Dans le mois qui a suivi le coup de corne d’Albacete, Paco Ureña est passé par des moments critiques de doute et d’angoisse. Physiquement touché et amoindri, le torero avoue qu’il ressemblait à un « cadavre » et qu’une crise d’angoisse le saisit un jour alors qu’il prenait sa douche : « je suis mort, je ne suis plus capable, je ne suis plus capable… ». Paco Ureña raconte comment la lidia immédiate d’un novillo lui a permis de se rassurer et de chasser ses angoisses : « je n’en pouvais plus avec le toreo de salon, et lorsque cet animal a investi la piste la magie a surgi. Je lui ai fait une passe à droite, exactement là où est survenu le coup de corne parce que j’avais besoin de m’ôter cette peur. J’ai toréé ce jour-là comme jamais je ne le ferai. Ça a été le jour le plus importante de toute ma vie, le jour où j’ai le plus pleuré et le plus embrassé mes proches. Ainsi, j’ai pu repousser l’image du cadavre sous la douche » confie-t-il.
Un Paco Ureña qui a également pu compter sur le soutien indéfectible d’un torero qui connaît parfaitement cette épreuve, Juan José Padilla : « je ne pourrai jamais assez le remercier, ni lui, ni sa femme Lidia. Ils font partie de ma famille. Ils savent à quel point cette situation est dure » précise le torero qui a décidé de ne pas porter un cache-œil de pirate. « C’est curieux, j’ai la sensation que je vois des deux yeux. C’est le syndrome du membre fantôme. On dit que la période d’adaptation monoculaire va de six mois à un an » explique Ureña dans l’interview.
En évoquant les peurs qui peuvent précéder une corrida, Paco Ureña montre l’aplomb propre aux grands toreros : « cette peur me fait tellement plaisir que j’ai besoin qu’elle arrive. Commencer à sentir cette peur, c’est un peu récupérer ma vie ». Un matador dont le professionnalisme l’avait poussé, à Albacete, quelques minutes après sa blessure, à vouloir estoquer le toro d’Alcurrucén qui l’avait pris : « j’ai même demandé pardi à Pablo Lozano, l’éleveur, de ne pas l’avoir réussi dès le premier coup. Après avoir tant donné de moi, ce toro méritait une mort digne, mais je ne voyais plus rien ». Un acharnement qui pourrait interroger celles et ceux qui ne saisissent pas pleinement le lien entre le torero et le toro : « quel animaliste aime autant le toro comme le fait un torero ? J’investis toute ma vie, je la lui donne. Que font-ils eux ? ».

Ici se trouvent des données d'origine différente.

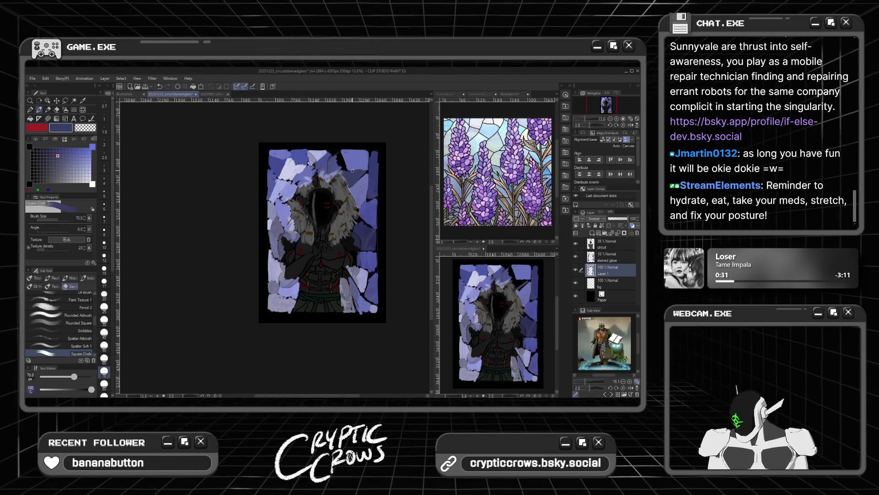
left_click(80, 152)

La France taurine aura le privilège de retrouver Paco Ureña neuf mois après sa blessure d’Albacete. Programmé le Dimanche de Pentecôte, 9 juin, en matinée, il participera à sa quatrième corrida sur le sable des arènes de Nîmes. Un cartel savoureux où il partagera l’affiche avec Diego Urdiales et Pablo Aguado, dont ce sera la confirmation d’alternative en France face aux toros de Victoriano del Río. Assurément, une corrida à ne pas manquer.
Paco Ureña lors de sa première corrida depuis sa grave blessure d’Albacete, le 16 mars 2019, dans le patio de cuadrillas des arènes de Valencia (crédit photo : Rafa Navarro – SCP Valencia).